Prosciutto Thin Crust Pizza

OOOOHHHHHHHH man I am loving all the pizzas we are making! They are turning out so darn good and this one is no exception. I especially love the balsamic vinegar sweetness to help balance out the salt from the prosciutto!

Serving Size: 1 Large Pizza

Pizza Dough Ingredients

  • 250g Double (00) Zero Pizza Dough

  • 200ml Room Temperature Water

  • 7.5g Coarse Salt

  • 3g Yeast

Pizza Topping Ingredients

  • 1/2 Pack of Prosciutto, ripped into smaller pieces

  • 2 Cups Mozzarella Cheese, shredded

  • 1 Cup Parmesan Cheese, shredded

  • 1 Cup Arugula

  • 1/4 Cup Corn Meal

  • 3-4 Tsp. EVOO Garlic Oil

  • 3-4 Tsp. EVOO Balsamic Oil

  • 2 Tsp. Red Pepper Flakes

  • 2 Tsp. Oregano

  • 1 Tsp. Garlic Powder

Pizza Dough Directions

  • Add yeast to room temperature water and let bloom (may need to add 1 tsp of Sugar if you are unsure if the yeast is active).

  • Combine flour, salt and yeasty water together in stand mixer.

  • As soon as the dough is all incorporated, stop the stand mixer and let it rest for 30 minutes. Turn stand mixer back on for 7-10 minutes.

  • With no flour on the counter, form dough into a perfect ball ensuring the pinch at the bottom is rolled out. Put ball and cover in fridge for up to 3 days. When you are ready to use the dough portion out as desired and let the doughballs sit under damp towel at room temp for 30 minutes. Ratio to follow is 100% flour to 3% salt to 1% yeast. No sugar added unless you want quick/warm fermentation or you need to check if yeast is still good. You will need a little flour when you are ready to form the dough.

  • Pre-heat the oven to 415F degrees. Sprinkle a large pizza pan with corn meal and form the dough then lay it out on top.

  • Slightly form a little crust . Brush the dough with the Garlic olive oil, add a little more if needed but you don’t want too much. Season with a little garlic powder too. Top with the mozzarella cheese and the majority of the parmesan cheese.

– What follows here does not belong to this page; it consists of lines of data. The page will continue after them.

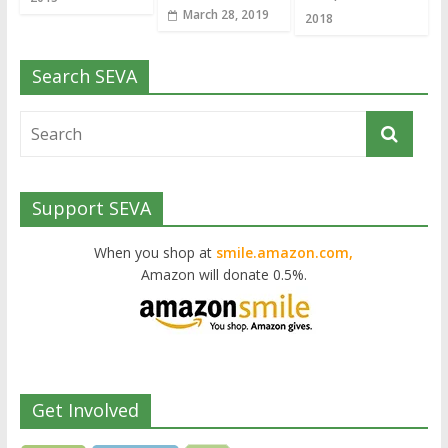
March 28, 2019
2018
Search SEVA
Support SEVA
When you shop at
smile.amazon.com,
Amazon will donate 0.5%.
Get Involved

  • Season the crust with oregano. Bake for 10 minutes then BROIL on LO for 5 minutes.

  • Remove the pizza from the oven and top with the prosciutto then return to the oven.

  • Continue on broil LO for 3 minutes, remove again and sprinkle the remaining parmesan cheese (and the arugula at this point if you want it a little cooked if not wait until after).

  • Broil on LO another 2-3 minutes then remove. Add the arugula now if you haven’t already.

  • Using a pizza cutter, cut into slices then drizzle with the balsamic oil as desired.